Net loss widened from $4.3 million in 2017 to $21.2 million last year and the firm attributed that to various takeovers, listing charges and operational costs. Gross profit increased 92% to $3 million, while margins improved due to improved productivity and increasing sales in product lines carrying a better margin.
Dixie received gross proceeds of $25 million from an oversubscribed, non-brokered private placement completed on Oct. 1. It had a cash balance of $18.4 million on Dec. 31, 2018, and it believes this has set the stage for strong growth in 2019.
“We expect to generate growth across all areas of our business in 2019 as the market for cannabis-infused products continues to increase and we take advantage of our leadership position in the space,” said president and chief executive Chuck Smith.
It plans to invest its capital into strengthening its distribution network and bolstering its market presence.
A Broad Portfolio
Dixie began life in Colorado nine years ago, serving the medicinal marijuana market there. It now sells recreational and medicinal products in Colorado, California, and Nevada, and medicinal products in Maryland and Michigan.
Its range spans from CBD wellness products through to THC-based adult-use lines, covering edibles, beverages, and topicals. It has a portfolio of more than 100 commercialized products and that list is constantly expanding.
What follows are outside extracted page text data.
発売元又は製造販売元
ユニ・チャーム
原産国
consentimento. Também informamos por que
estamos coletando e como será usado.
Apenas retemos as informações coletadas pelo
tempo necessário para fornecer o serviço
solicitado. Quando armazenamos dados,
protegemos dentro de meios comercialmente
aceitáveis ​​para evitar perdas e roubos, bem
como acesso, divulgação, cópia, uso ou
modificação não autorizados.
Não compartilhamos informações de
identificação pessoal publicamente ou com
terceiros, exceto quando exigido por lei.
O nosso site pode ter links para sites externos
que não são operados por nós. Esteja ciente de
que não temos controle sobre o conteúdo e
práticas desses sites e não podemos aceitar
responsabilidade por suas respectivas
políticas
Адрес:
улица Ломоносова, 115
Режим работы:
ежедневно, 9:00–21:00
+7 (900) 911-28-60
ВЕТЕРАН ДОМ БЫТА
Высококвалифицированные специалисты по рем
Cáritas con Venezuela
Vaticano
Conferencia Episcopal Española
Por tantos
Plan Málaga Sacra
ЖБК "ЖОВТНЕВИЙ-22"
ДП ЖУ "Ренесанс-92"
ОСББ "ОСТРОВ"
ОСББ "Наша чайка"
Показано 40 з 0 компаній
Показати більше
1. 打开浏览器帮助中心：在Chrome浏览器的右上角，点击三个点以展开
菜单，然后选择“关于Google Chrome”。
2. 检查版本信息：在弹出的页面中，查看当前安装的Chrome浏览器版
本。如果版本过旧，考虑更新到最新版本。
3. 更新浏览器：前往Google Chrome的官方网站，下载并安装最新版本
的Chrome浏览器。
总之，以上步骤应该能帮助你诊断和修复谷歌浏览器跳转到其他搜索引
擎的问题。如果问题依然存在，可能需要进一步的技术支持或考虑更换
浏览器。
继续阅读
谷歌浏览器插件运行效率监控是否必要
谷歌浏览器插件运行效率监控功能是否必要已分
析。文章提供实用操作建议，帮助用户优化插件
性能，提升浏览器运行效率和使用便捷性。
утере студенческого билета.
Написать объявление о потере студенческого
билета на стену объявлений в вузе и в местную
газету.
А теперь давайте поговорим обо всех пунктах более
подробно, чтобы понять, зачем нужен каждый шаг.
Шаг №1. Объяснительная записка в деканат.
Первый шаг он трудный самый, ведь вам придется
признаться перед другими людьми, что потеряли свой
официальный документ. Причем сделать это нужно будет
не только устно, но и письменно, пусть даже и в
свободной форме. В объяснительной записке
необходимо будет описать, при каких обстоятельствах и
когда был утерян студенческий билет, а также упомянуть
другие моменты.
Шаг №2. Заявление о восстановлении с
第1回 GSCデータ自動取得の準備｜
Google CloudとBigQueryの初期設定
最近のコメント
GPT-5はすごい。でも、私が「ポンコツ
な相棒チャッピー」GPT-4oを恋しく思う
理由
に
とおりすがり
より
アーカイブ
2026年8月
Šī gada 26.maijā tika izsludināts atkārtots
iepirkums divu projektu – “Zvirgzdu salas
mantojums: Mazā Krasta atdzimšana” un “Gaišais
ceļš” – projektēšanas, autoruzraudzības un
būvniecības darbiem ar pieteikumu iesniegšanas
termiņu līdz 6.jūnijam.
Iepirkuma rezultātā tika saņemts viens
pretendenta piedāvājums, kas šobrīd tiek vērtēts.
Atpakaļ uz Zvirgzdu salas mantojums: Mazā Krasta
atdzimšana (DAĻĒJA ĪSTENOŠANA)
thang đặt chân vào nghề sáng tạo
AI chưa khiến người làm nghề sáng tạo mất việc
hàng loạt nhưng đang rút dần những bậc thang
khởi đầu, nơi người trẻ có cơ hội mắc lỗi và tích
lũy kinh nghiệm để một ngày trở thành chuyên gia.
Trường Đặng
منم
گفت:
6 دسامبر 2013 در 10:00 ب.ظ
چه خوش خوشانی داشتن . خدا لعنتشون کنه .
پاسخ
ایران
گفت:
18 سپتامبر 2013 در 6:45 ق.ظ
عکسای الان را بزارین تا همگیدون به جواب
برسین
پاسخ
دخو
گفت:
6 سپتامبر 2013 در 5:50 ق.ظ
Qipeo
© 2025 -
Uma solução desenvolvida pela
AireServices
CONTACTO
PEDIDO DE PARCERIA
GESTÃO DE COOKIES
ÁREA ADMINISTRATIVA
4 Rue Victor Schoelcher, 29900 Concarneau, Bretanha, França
Its strategy involves either taking over existing brands or serving as a distributor for interesting smaller producers that want to go national.
Its share price was $0.78 when trading closed on Wednesday, May 1, with a market cap of $98.6 million.
There are significant opportunities ahead for Dixie Brands. It is working with Canadian partner Auxly to secure Health Canada approval on its products for distribution when the market opens up for edibles and other concentrates later this year.
It also has an exciting joint venture with Colombian cannabis firm Khiron Life Sciences
Khiron has infrastructure and distribution channels in place in various Latin American countries, while it has a strong understanding of the regulatory processes in the region, which accounts for 620 million people. It has first-mover advantage in Latin America, but it does not have formulated edibles and beverages, so it believes it has found the perfect fit in Dixie.
Its US-focused brands may not resonate in Latin America, but Dixie believes it already has a competitive advantage over regional rivals due to the proprietary formulas it has perfected. From these formulas, they can create new brands as they deem fit, replicating their success in other countries.
Last month Khiron announced that it had put together a management team to look after the Dixie distribution. Luis Chavas, a former Pfizer and Wyeth executive, will head up Mexico, while pharmaceutical industry veteran Rodrigo Azocar will manage operations in Chile.
John Cooke is the vice president of corporate development and Rodrigo Durán is the joint venture lead.
Dixie will also be the exclusive U.S. distributor for Khiron’s Kuida cosmetic line, Kuida, when applicable regulatory approvals are secured.
After launching in Michigan earlier this year, Dixie aims to begin supplying between three and five more new states in 2019. It also pledged to maintain a pipeline of innovation and new product development.
Overall, it appears the future is bright for Dixie Brands.